- INSTRUCTION -
The answer is to be the full listing, unchanged in every line.

[DATASET EXCERPTS — start]

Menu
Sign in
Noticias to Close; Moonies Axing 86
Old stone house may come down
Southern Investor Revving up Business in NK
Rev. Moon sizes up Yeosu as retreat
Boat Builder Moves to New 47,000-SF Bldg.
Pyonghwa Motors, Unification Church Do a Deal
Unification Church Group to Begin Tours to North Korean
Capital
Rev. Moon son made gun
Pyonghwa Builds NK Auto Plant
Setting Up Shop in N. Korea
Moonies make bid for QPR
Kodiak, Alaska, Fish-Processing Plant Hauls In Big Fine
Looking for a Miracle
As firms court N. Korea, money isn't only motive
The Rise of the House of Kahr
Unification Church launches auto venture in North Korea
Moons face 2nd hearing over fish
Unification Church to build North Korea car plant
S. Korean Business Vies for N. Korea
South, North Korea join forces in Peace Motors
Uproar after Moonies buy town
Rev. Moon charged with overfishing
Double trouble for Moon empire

[DATASET EXCERPTS — finish]

- COMPLETED TASK -
Menu
Sign in
Noticias to Close; Moonies Axing 86
Old stone house may come down
Southern Investor Revving up Business in NK
Rev. Moon sizes up Yeosu as retreat
Boat Builder Moves to New 47,000-SF Bldg.
Pyonghwa Motors, Unification Church Do a Deal
Unification Church Group to Begin Tours to North Korean
Capital
Rev. Moon son made gun
Pyonghwa Builds NK Auto Plant
Setting Up Shop in N. Korea
Moonies make bid for QPR
Kodiak, Alaska, Fish-Processing Plant Hauls In Big Fine
Looking for a Miracle
As firms court N. Korea, money isn't only motive
The Rise of the House of Kahr
Unification Church launches auto venture in North Korea
Moons face 2nd hearing over fish
Unification Church to build North Korea car plant
S. Korean Business Vies for N. Korea
South, North Korea join forces in Peace Motors
Uproar after Moonies buy town
Rev. Moon charged with overfishing
Double trouble for Moon empire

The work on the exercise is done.